━━━━━ Text segment

- Interactive map of Muscoy
- Muscoy Location in the United States
- Coordinates: 34°09′15″N 117°20′39″W﻿ / ﻿34.15417°N 117.34417°W
- Country: United States
- State: California
- County: San Bernardino

Area
- • Total: 3.041 sq mi (7.876 km^{2})
- • Land: 3.041 sq mi (7.876 km^{2})
- • Water: 0 sq mi (0.000 km^{2}) 0%
- Elevation: 1,388 ft (423 m)

Population (2020)
- • Total: 10,719
- • Density: 3,525/sq mi (1,361/km^{2})
- Time zone: UTC−8 (Pacific)
- • Summer (DST): UTC−7 (PDT)
- ZIP code: 92407
- Area code: 909
- FIPS code: 06-50132
- GNIS feature ID: 1652756

= Muscoy, California =

Muscoy is a census-designated place (CDP) in the Inland Empire region of San Bernardino County, California, United States. The population was 10,719 at the 2020 census, up from 10,644 at the 2010 census. Muscoy shares ZIP code 92407 with the communities of Verdemont, Devore Heights, Rosena Ranch and Arrowhead Farms in northwestern San Bernardino. Residents enjoy a semi-rural setting with large lots where they can raise horses and other livestock, nursery plants, and fruit trees. For this reason, much of Muscoy is included in the county Additional Agriculture (AA) overlay, which specifies the types and quantities of animals that may be kept on each parcel. A distinctive feature of Muscoy life today is motor vehicles and equestrians sharing the roadways.

==History==
Spanish and Mexican land grants made up much of the Inland Empire during the early 1800s. Among these ranchos included Rancho Santa Ana Del Chino, Rancho Cucamonga, Rancho San Bernardino and Rancho Muscupiabe.

Rancho Muscupiabe encompassed what is now Muscoy as well as portions of San Bernardino. The area’s recorded history dates back to 1843 when the land was granted to Michael White. The name Muscoy is believed to be a shortened version of Muscupiabe. In 1891, two local ranchers formed the Muscoy Mutual Water Company, which helped to establish the community’s name and identity.

━━━━━━━━━━

* _Task directions_:
Answer these questions about the text on Muscoy:
1. What was Muscoy's population at the 2010 census?
2. What is Muscoy's elevation?
3. In what year was the Muscoy Mutual Water Company formed?

━━━━━ Given data

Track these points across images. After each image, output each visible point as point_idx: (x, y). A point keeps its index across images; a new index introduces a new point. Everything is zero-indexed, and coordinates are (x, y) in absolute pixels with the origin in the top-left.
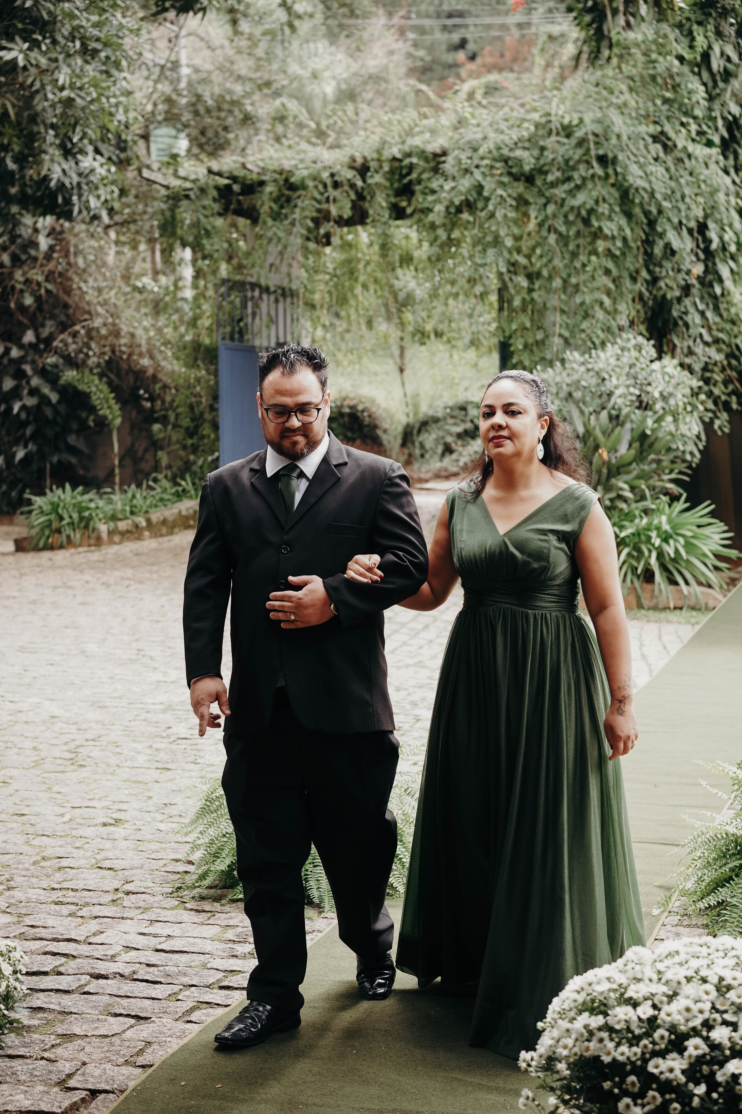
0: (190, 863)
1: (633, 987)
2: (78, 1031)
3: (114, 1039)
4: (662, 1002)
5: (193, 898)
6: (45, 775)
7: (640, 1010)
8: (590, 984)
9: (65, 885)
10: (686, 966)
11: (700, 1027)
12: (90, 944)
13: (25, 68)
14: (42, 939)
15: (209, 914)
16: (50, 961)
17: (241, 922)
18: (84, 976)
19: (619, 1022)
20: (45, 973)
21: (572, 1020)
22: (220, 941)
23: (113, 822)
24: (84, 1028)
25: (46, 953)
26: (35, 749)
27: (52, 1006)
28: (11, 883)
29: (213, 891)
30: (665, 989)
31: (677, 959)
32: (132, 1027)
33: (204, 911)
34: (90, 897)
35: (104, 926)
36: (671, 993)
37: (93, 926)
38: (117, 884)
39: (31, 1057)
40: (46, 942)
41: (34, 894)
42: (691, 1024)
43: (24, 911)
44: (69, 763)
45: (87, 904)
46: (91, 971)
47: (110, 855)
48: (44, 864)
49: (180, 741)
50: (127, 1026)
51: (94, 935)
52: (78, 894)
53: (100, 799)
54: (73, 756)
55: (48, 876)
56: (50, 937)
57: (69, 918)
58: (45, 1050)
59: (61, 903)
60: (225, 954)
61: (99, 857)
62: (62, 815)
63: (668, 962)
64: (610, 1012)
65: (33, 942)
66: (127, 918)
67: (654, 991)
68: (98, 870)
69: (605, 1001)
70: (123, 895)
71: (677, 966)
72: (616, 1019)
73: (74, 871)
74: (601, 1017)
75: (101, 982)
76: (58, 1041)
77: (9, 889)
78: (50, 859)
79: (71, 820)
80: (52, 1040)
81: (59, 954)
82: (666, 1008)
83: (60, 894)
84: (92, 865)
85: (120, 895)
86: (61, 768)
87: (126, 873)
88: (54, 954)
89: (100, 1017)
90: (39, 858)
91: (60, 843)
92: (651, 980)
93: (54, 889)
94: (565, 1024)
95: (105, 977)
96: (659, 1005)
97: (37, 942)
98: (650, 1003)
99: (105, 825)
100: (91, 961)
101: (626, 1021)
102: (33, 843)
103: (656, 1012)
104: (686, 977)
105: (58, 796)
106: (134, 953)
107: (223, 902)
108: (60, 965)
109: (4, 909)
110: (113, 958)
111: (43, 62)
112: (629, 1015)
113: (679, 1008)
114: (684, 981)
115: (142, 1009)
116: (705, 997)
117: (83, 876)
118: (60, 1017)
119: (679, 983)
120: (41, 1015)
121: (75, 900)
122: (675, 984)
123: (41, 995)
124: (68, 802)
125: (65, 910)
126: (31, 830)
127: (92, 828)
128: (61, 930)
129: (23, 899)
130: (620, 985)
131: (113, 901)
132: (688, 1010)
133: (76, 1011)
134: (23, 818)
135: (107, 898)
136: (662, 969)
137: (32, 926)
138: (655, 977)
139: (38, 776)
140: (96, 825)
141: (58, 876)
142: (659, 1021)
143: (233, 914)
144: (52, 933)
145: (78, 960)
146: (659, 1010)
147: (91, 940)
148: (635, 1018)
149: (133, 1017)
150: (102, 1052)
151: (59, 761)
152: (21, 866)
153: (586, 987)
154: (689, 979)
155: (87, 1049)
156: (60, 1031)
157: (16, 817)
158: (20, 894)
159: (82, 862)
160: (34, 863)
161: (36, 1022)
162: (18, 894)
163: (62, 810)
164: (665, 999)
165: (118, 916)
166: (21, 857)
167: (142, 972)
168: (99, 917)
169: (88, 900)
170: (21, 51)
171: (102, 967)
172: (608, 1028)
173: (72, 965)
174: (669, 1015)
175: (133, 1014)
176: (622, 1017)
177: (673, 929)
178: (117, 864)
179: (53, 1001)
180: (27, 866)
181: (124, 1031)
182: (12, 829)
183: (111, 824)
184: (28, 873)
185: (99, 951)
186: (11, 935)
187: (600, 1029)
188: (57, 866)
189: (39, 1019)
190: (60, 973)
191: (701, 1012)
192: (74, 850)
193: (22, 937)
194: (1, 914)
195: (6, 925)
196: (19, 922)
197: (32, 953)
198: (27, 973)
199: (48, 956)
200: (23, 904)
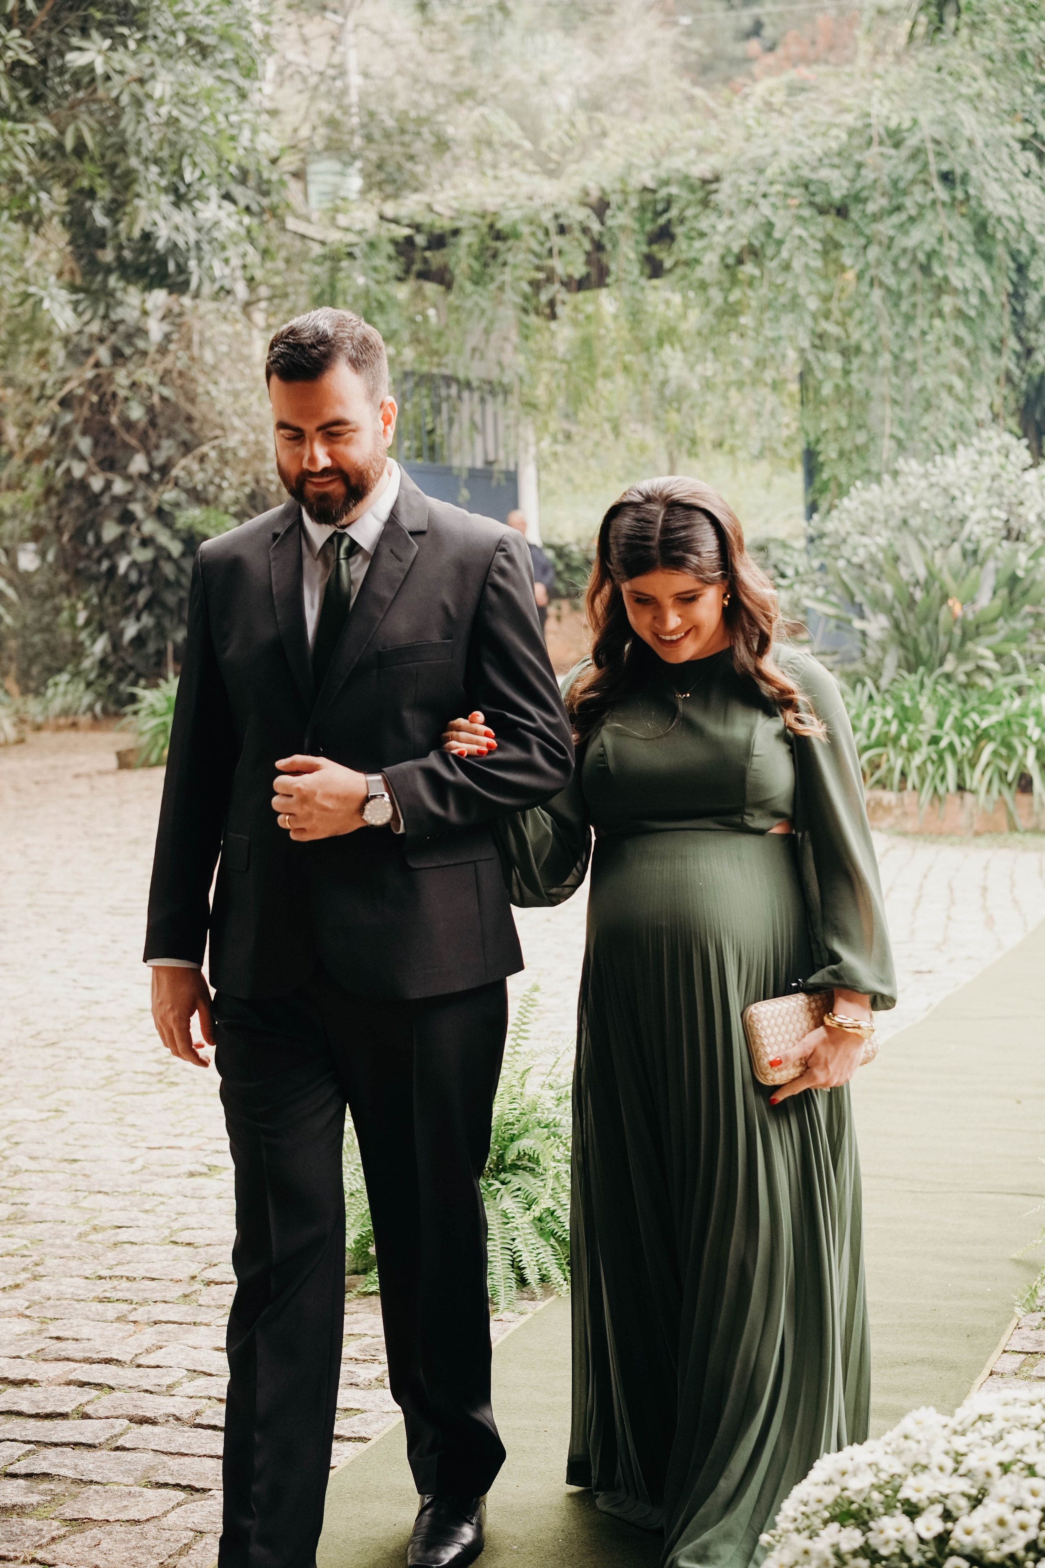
1: (911, 1481)
2: (95, 1513)
3: (147, 1527)
4: (959, 1508)
6: (118, 1099)
7: (920, 1522)
8: (844, 1474)
9: (118, 1271)
10: (1001, 1444)
11: (1021, 1554)
12: (139, 1366)
13: (108, 78)
14: (68, 1359)
16: (73, 1396)
17: (372, 1328)
18: (120, 1421)
19: (887, 1543)
20: (64, 1416)
21: (813, 1535)
23: (204, 1170)
24: (105, 1509)
25: (69, 1383)
26: (109, 1058)
27: (63, 1472)
28: (39, 1268)
30: (964, 1485)
31: (989, 1430)
32: (179, 1505)
34: (153, 1290)
35: (165, 1337)
36: (974, 1492)
37: (149, 1337)
38: (194, 1269)
39: (16, 1558)
40: (72, 1365)
41: (70, 1286)
42: (1007, 1549)
43: (50, 1314)
44: (154, 1079)
45: (145, 1302)
46: (133, 1412)
47: (192, 1221)
48: (93, 1237)
50: (172, 1504)
51: (148, 1351)
52: (134, 1285)
53: (191, 1135)
54: (162, 1068)
55: (96, 1257)
56: (79, 1355)
57: (115, 1325)
58: (41, 1546)
59: (108, 1300)
61: (175, 1226)
62: (132, 1161)
63: (971, 1437)
64: (872, 1524)
65: (54, 1364)
66: (201, 1324)
67: (945, 1491)
68: (172, 1246)
69: (866, 1505)
70: (201, 1287)
71: (988, 1444)
72: (882, 1537)
73: (136, 1248)
74: (857, 1533)
75: (146, 1428)
76: (62, 1532)
77: (35, 1278)
78: (104, 1229)
79: (144, 1168)
80: (55, 1528)
81: (89, 1384)
82: (965, 1521)
83: (107, 1284)
84: (164, 1239)
85: (197, 1286)
86: (142, 1088)
87: (211, 1250)
88: (82, 1384)
89: (133, 1489)
90: (87, 1228)
91: (122, 1204)
92: (941, 1469)
93: (101, 1278)
94: (801, 1541)
95: (153, 1422)
96: (955, 1513)
97: (60, 1364)
98: (939, 1509)
99: (192, 1175)
100: (136, 1395)
101: (900, 1542)
102: (85, 1204)
103: (950, 1525)
104: (1001, 1464)
105: (131, 1131)
106: (202, 1381)
108: (88, 1403)
109: (21, 1310)
110: (170, 1390)
111: (133, 68)
112: (903, 1532)
113: (987, 1520)
114: (996, 1471)
115: (200, 1475)
116: (1030, 1501)
117: (146, 1256)
118: (74, 1489)
119: (988, 1475)
120: (45, 1486)
121: (128, 1295)
122: (981, 1478)
123: (51, 1452)
124: (143, 1139)
125: (112, 1310)
126: (82, 1184)
127: (172, 1180)
128: (98, 1344)
129: (52, 1294)
130: (892, 1476)
131: (186, 1296)
132: (1002, 1523)
133: (98, 1479)
134: (75, 1166)
135: (176, 1291)
136: (962, 1450)
137: (58, 1338)
138: (949, 1464)
139: (107, 1100)
140: (178, 1176)
141: (111, 1257)
142: (952, 1543)
143: (360, 1316)
144: (84, 1351)
145: (117, 1394)
146: (955, 1520)
147: (141, 1361)
148: (912, 1537)
149: (183, 1488)
150: (127, 1549)
151: (140, 1078)
152: (58, 1242)
153: (837, 1478)
154: (1005, 1468)
155: (104, 1546)
156: (69, 1514)
157: (65, 1164)
158: (48, 1287)
159: (149, 1234)
160: (80, 1236)
161: (34, 1499)
162: (45, 1286)
163: (132, 1153)
164: (964, 1503)
165: (189, 1319)
166: (61, 1227)
167: (209, 1412)
168: (160, 1322)
169: (147, 1295)
170: (99, 52)
171: (150, 1406)
172: (868, 1552)
173: (103, 1403)
174: (968, 1533)
175: (184, 1483)
176: (891, 1534)
177: (1033, 1334)
178: (199, 1237)
179: (67, 1462)
180: (67, 1240)
181: (165, 1514)
182: (57, 1182)
183: (201, 1174)
184: (67, 1253)
185: (150, 1378)
186: (23, 1354)
187: (855, 1554)
188: (113, 1240)
189: (43, 1493)
190: (86, 1416)
191: (1023, 1527)
192: (141, 1215)
193: (41, 1356)
194: (15, 1319)
195: (21, 1337)
196: (40, 1331)
197: (50, 1382)
198: (37, 1416)
199: (72, 1388)
200: (51, 1302)
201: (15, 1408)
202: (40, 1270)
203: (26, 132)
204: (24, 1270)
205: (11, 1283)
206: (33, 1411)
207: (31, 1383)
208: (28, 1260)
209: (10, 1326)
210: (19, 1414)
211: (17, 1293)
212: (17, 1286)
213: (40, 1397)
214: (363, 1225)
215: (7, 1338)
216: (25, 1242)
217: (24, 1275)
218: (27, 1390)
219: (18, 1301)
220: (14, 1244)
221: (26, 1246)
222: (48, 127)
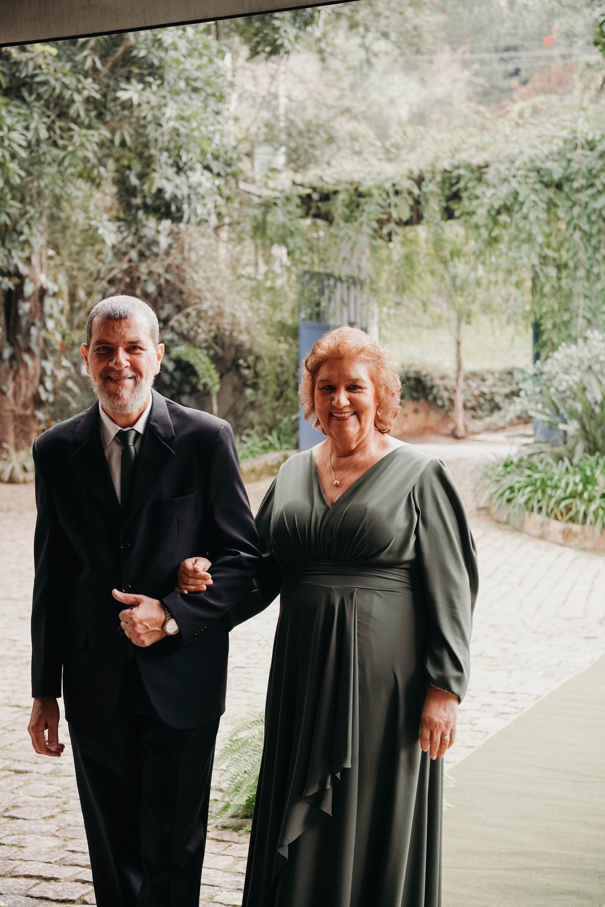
0: (221, 790)
5: (216, 827)
13: (139, 105)
14: (77, 865)
15: (227, 844)
16: (78, 889)
20: (72, 902)
22: (231, 872)
25: (77, 881)
29: (234, 820)
33: (223, 841)
40: (80, 869)
43: (70, 835)
49: (237, 670)
60: (233, 887)
65: (69, 868)
77: (63, 812)
97: (73, 868)
107: (241, 832)
108: (86, 894)
109: (53, 832)
111: (154, 100)
129: (72, 822)
137: (73, 851)
158: (70, 818)
170: (136, 91)
186: (52, 861)
193: (63, 863)
194: (50, 838)
195: (52, 849)
196: (63, 846)
197: (66, 880)
198: (57, 901)
199: (79, 884)
200: (71, 828)
201: (45, 895)
202: (66, 807)
203: (93, 135)
204: (57, 806)
205: (49, 814)
206: (55, 898)
207: (55, 879)
208: (60, 801)
209: (46, 842)
210: (47, 899)
211: (52, 821)
212: (52, 817)
213: (60, 889)
214: (251, 791)
215: (44, 850)
216: (59, 788)
217: (57, 810)
218: (53, 885)
219: (52, 826)
220: (53, 789)
221: (59, 791)
222: (105, 133)
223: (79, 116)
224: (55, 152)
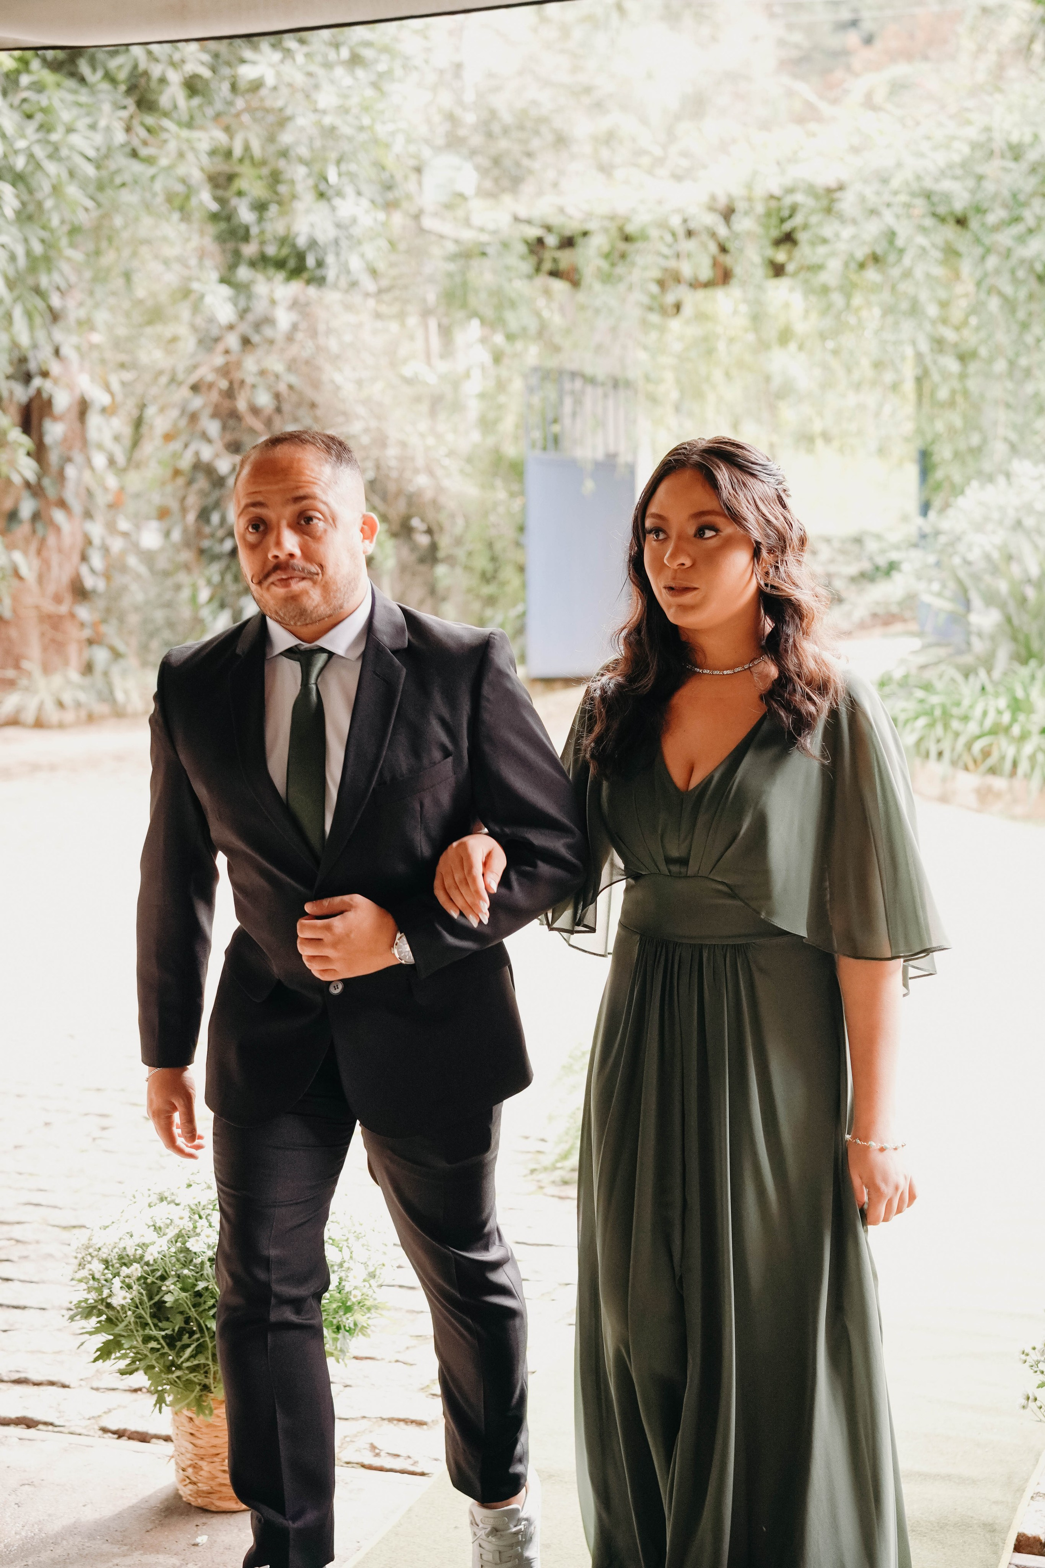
13: (275, 88)
111: (299, 79)
203: (200, 140)
223: (175, 107)
224: (136, 167)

━━━━━━━━━━

* _The completed task_:
1. 10,644
2. 1,388 ft (423 m)
3. 1891